Dataset rows:
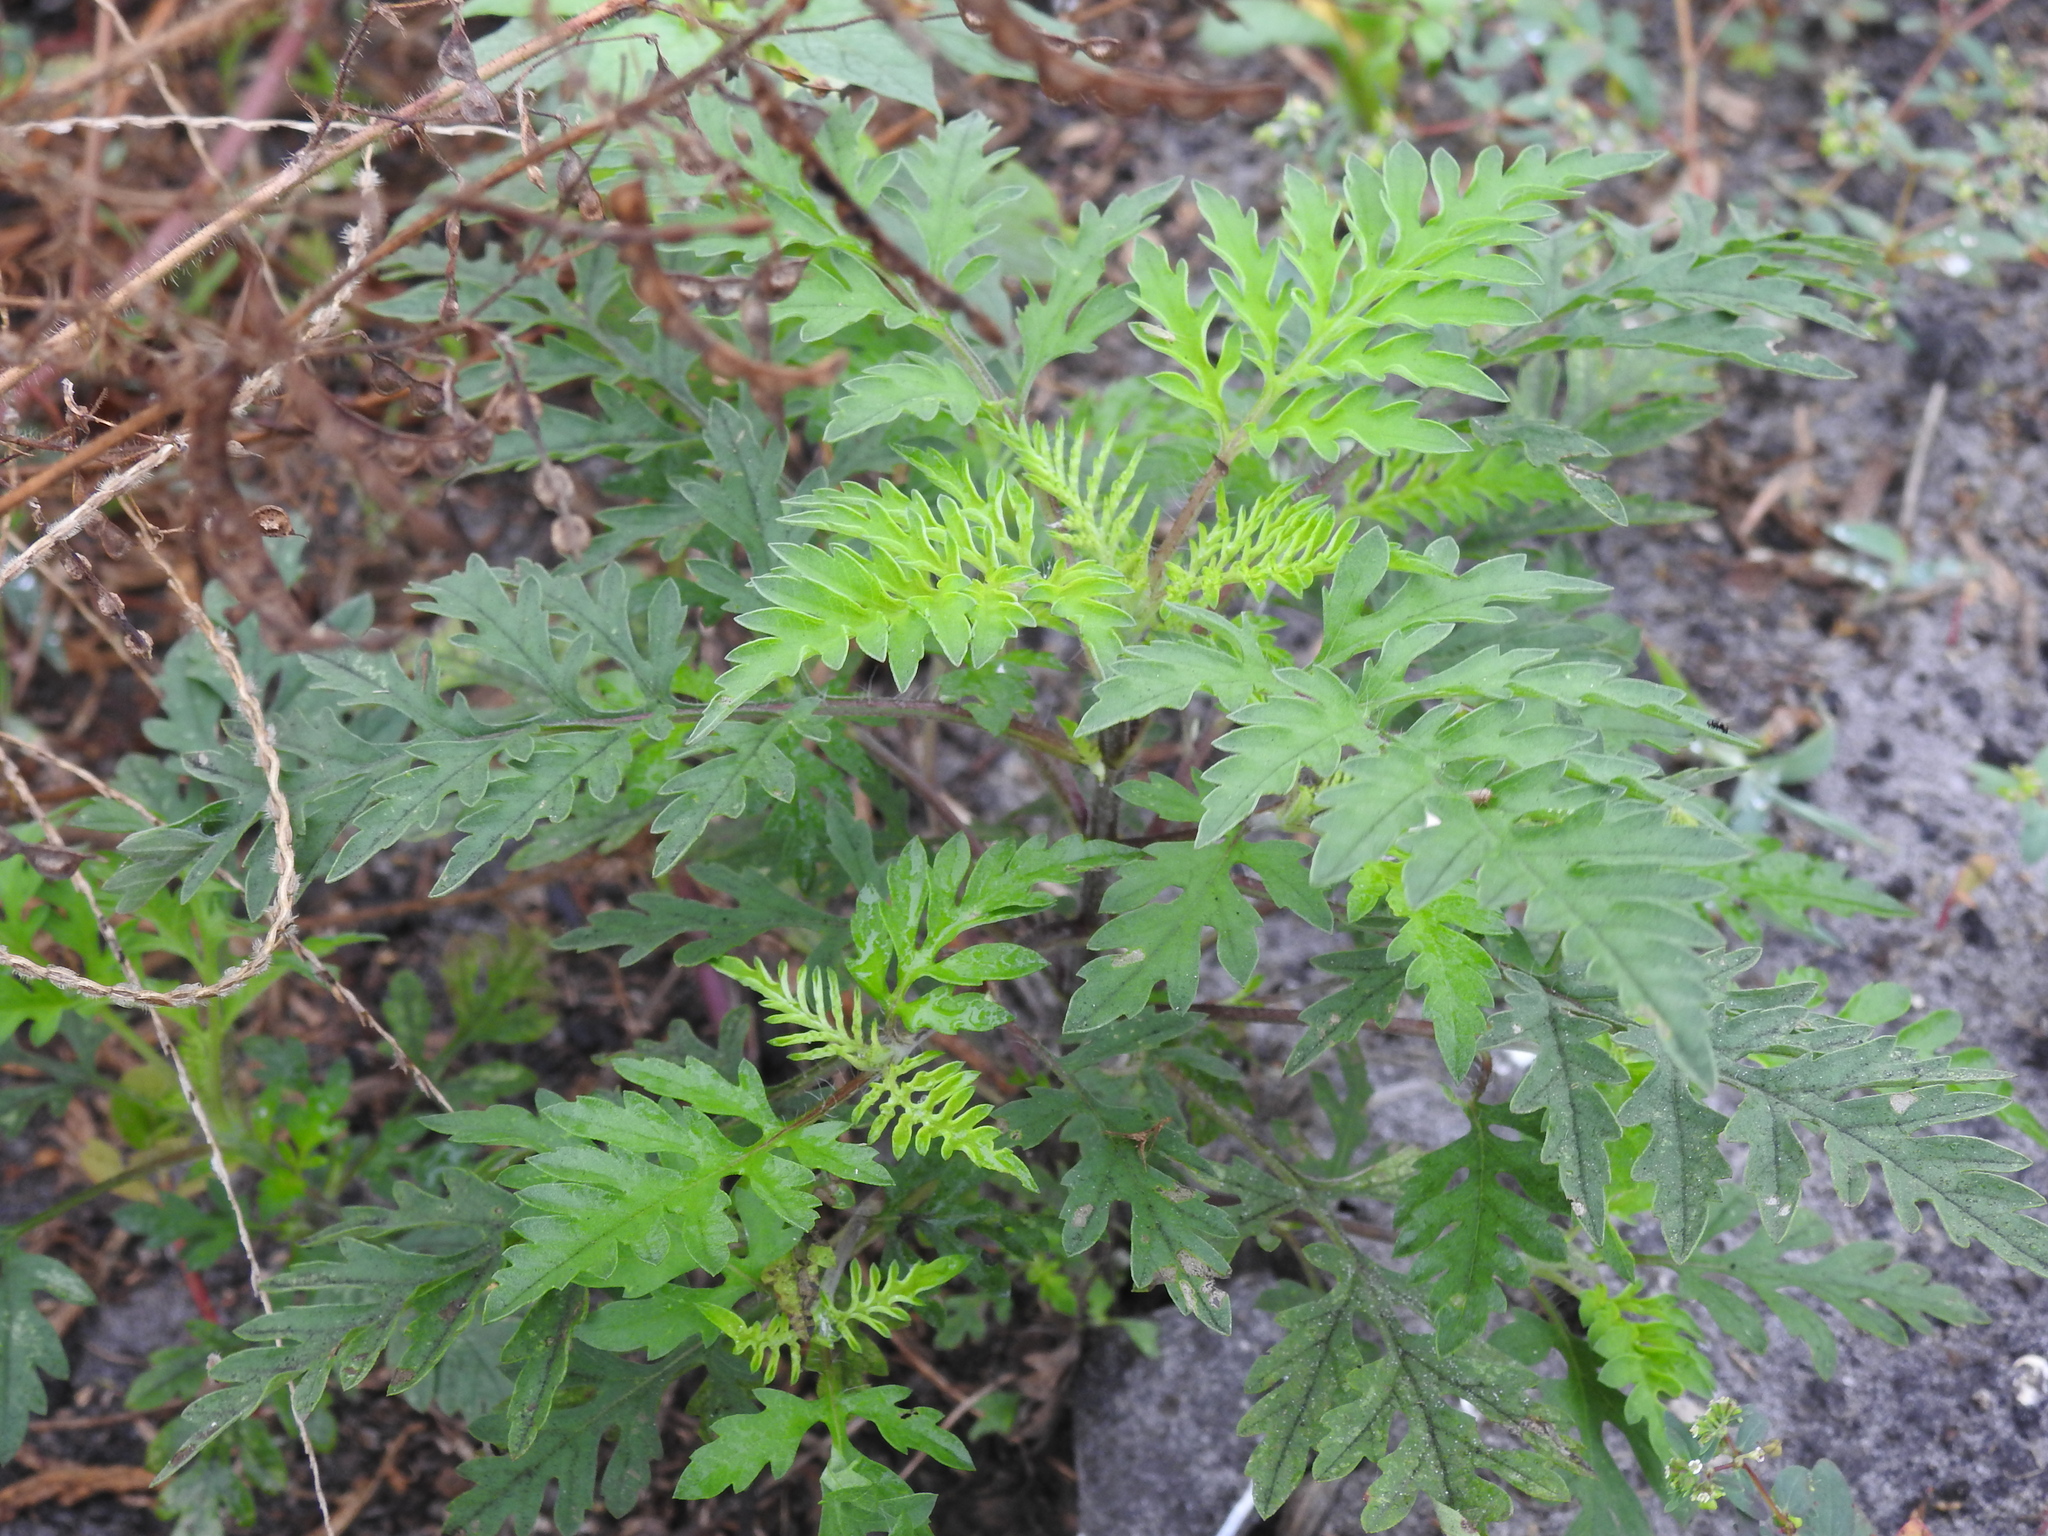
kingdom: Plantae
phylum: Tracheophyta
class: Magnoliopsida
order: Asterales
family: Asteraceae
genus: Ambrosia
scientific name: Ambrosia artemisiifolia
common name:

Stated goal: Reproduce every text line of the items above word for word, leaving out the pictures.

Full response:
kingdom: Plantae
phylum: Tracheophyta
class: Magnoliopsida
order: Asterales
family: Asteraceae
genus: Ambrosia
scientific name: Ambrosia artemisiifolia
common name:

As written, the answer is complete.